El régimen de Franco propiamente dicho estuvo dividido desde el principio entre los fascistas de la Falange, cuyas bandas armadas Franco había elegido como aliadas durante la Guerra Civil y que se acabaron convirtiendo en el único partido político de España, y los monárquicos, los tradicionales conservadores españoles. Los monárquicos acostumbraban a ser probritánicos y antialemanes, pero la Inglaterra que ellos admiraban era la de la aristocrática casa de campo; despreciaban a los falangistas por «vulgares» y, en cualquier caso, se mostraban todavía menos compasivos con los padecimientos de los españoles corrientes que la Falange. Y en la Guerra Civil actuaron con tanta violencia como ésta. El propio Franco estaba situado en un punto intermedio entre ambas fuerzas. Hábil estratega político, su capacidad para equilibrar los bandos que integraban su régimen lo ayudó a mantenerse en el poder durante casi cuarenta años. Pero, tras la derrota de Hitler, la Falange fue siempre un socio menor de su coalición.

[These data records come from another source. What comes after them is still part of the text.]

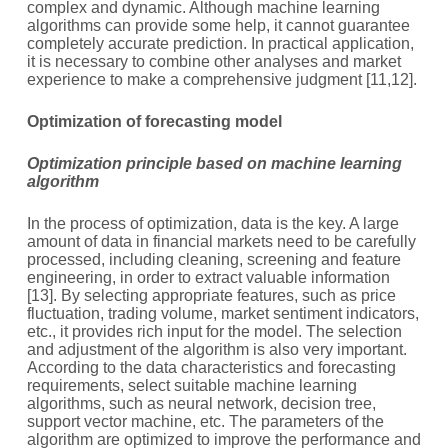
complex and dynamic. Although machine learning
algorithms can provide some help, it cannot guarantee
completely accurate prediction. In practical application,
it is necessary to combine other analyses and market
experience to make a comprehensive judgment [11,12].
O
ptimization of forecasting model
Optimization principle based on machine learning
algorithm
In the process of optimization, data is the key. A large
amount of data in financial markets need to be carefully
processed, including cleaning, screening and feature
engineering, in order to extract valuable information
[13]. By selecting appropriate features, such as price
fluctuation, trading volume, market sentiment indicators,
etc., it provides rich input for the model. The selection
and adjustment of the algorithm is also very important.
According to the data characteristics and forecasting
requirements, select suitable machine learning
algorithms, such as neural network, decision tree,
support vector machine, etc. The parameters of the
algorithm are optimized to improve the performance and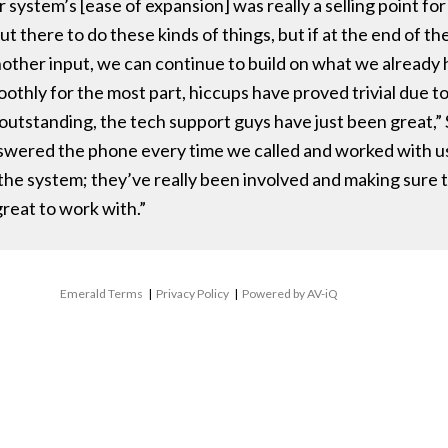
system’s [ease of expansion] was really a selling point fo
t there to do these kinds of things, but if at the end of th
nother input, we can continue to build on what we already 
thly for the most part, hiccups have proved trivial due to
 outstanding, the tech support guys have just been great,”
swered the phone every time we called and worked with us.
the system; they’ve really been involved and making sure 
reat to work with.”
Emerald Terms
|
Privacy Policy
|
Powered by AV-iQ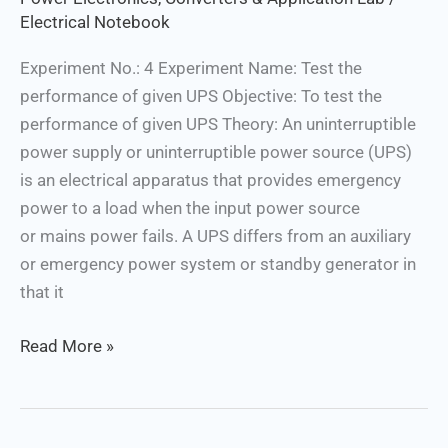
Electrical Notebook
Experiment No.: 4 Experiment Name: Test the
performance of given UPS Objective: To test the
performance of given UPS Theory: An uninterruptible
power supply or uninterruptible power source (UPS)
is an electrical apparatus that provides emergency
power to a load when the input power source
or mains power fails. A UPS differs from an auxiliary
or emergency power system or standby generator in
that it
Read More »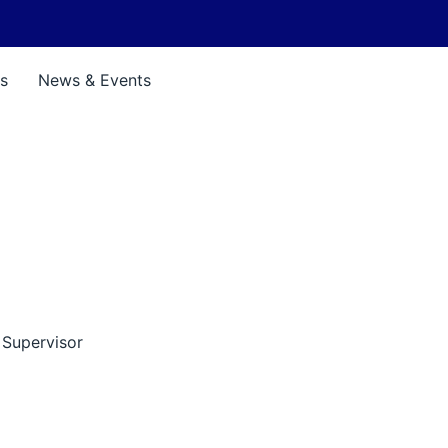
s
News & Events
 Supervisor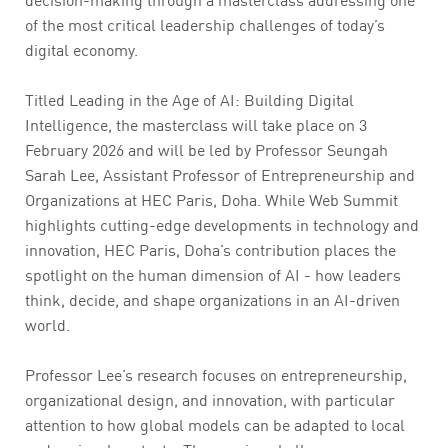
of the most critical leadership challenges of today’s
digital economy.
Titled Leading in the Age of AI: Building Digital
Intelligence, the masterclass will take place on 3
February 2026 and will be led by Professor Seungah
Sarah Lee, Assistant Professor of Entrepreneurship and
Organizations at HEC Paris, Doha. While Web Summit
highlights cutting-edge developments in technology and
innovation, HEC Paris, Doha’s contribution places the
spotlight on the human dimension of AI - how leaders
think, decide, and shape organizations in an AI-driven
world.
Professor Lee’s research focuses on entrepreneurship,
organizational design, and innovation, with particular
attention to how global models can be adapted to local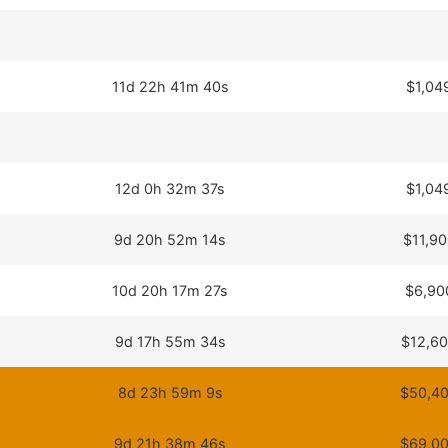
11d 22h 41m 40s
$1,04
12d 0h 32m 37s
$1,04
9d 20h 52m 14s
$11,90
10d 20h 17m 27s
$6,90
9d 17h 55m 34s
$12,60
8d 23h 59m 9s
$50,40
9d 21h 38m 46s
$69,00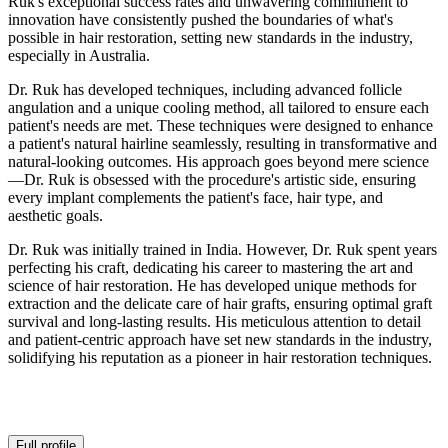
Ruk's exceptional success rates and unwavering commitment to
innovation have consistently pushed the boundaries of what's
possible in hair restoration, setting new standards in the industry,
especially in Australia.
Dr. Ruk has developed techniques, including advanced follicle
angulation and a unique cooling method, all tailored to ensure each
patient's needs are met. These techniques were designed to enhance
a patient's natural hairline seamlessly, resulting in transformative and
natural-looking outcomes. His approach goes beyond mere science
—Dr. Ruk is obsessed with the procedure's artistic side, ensuring
every implant complements the patient's face, hair type, and
aesthetic goals.
Dr. Ruk was initially trained in India. However, Dr. Ruk spent years
perfecting his craft, dedicating his career to mastering the art and
science of hair restoration. He has developed unique methods for
extraction and the delicate care of hair grafts, ensuring optimal graft
survival and long-lasting results. His meticulous attention to detail
and patient-centric approach have set new standards in the industry,
solidifying his reputation as a pioneer in hair restoration techniques.
Full profile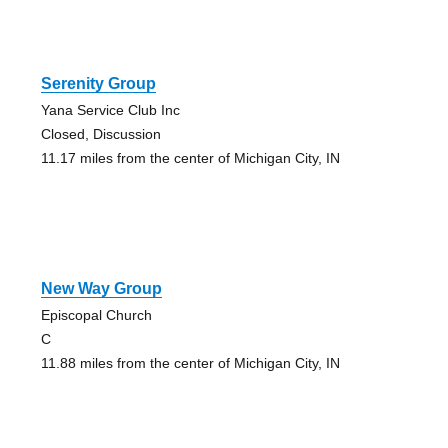
Serenity Group
Yana Service Club Inc
Closed, Discussion
11.17 miles from the center of Michigan City, IN
New Way Group
Episcopal Church
C
11.88 miles from the center of Michigan City, IN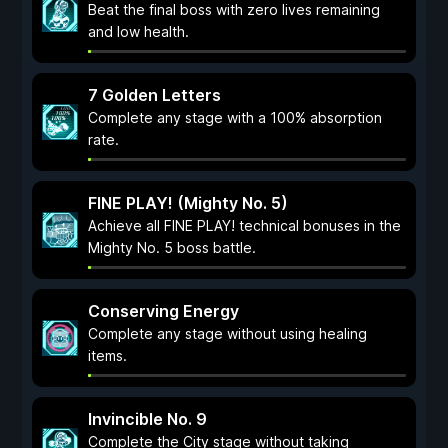
Beat the final boss with zero lives remaining
and low health.
7 Golden Letters
Complete any stage with a 100% absorption
rate.
FINE PLAY! (Mighty No. 5)
Achieve all FINE PLAY! technical bonuses in the
Mighty No. 5 boss battle.
Conserving Energy
Complete any stage without using healing
items.
Invincible No. 9
Complete the City stage without taking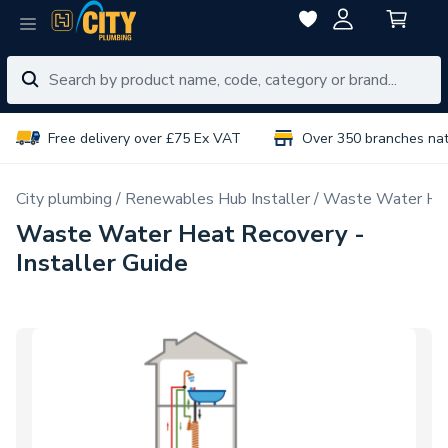
Free delivery over £75 Ex VAT
Over 350 branches na
City plumbing
Renewables Hub Installer
Waste Water Hea
Waste Water Heat Recovery -
Installer Guide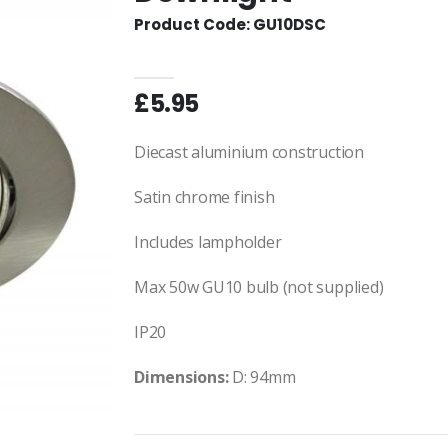
Product Code: GU10DSC
£5.95
Diecast aluminium construction
Satin chrome finish
Includes lampholder
Max 50w GU10 bulb (not supplied)
IP20
Dimensions:
D: 94mm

En 1939-1940 el principal dilema con que se enfrentaba Franco era el de la posibilidad de entrar en guerra con Hitler, como quería la Falange. El propio Franco soñaba con ampliar su imperio hispanoafricano con las colonias de la Francia derrotada; pero los monárquicos deseaban mantenerse neutrales y consideraban la entrada en guerra una peligrosa aventura que traería como consecuencia la consolidación del poder de la Falange. Al final, como de costumbre, la postura de Franco fue pragmática. En su calidad de hijo de un oficial de la Armada, conocía el poderío de la Armada británica que estaba ejerciendo un bloqueo contra España y podía desviar fácilmente la entrada de suministros.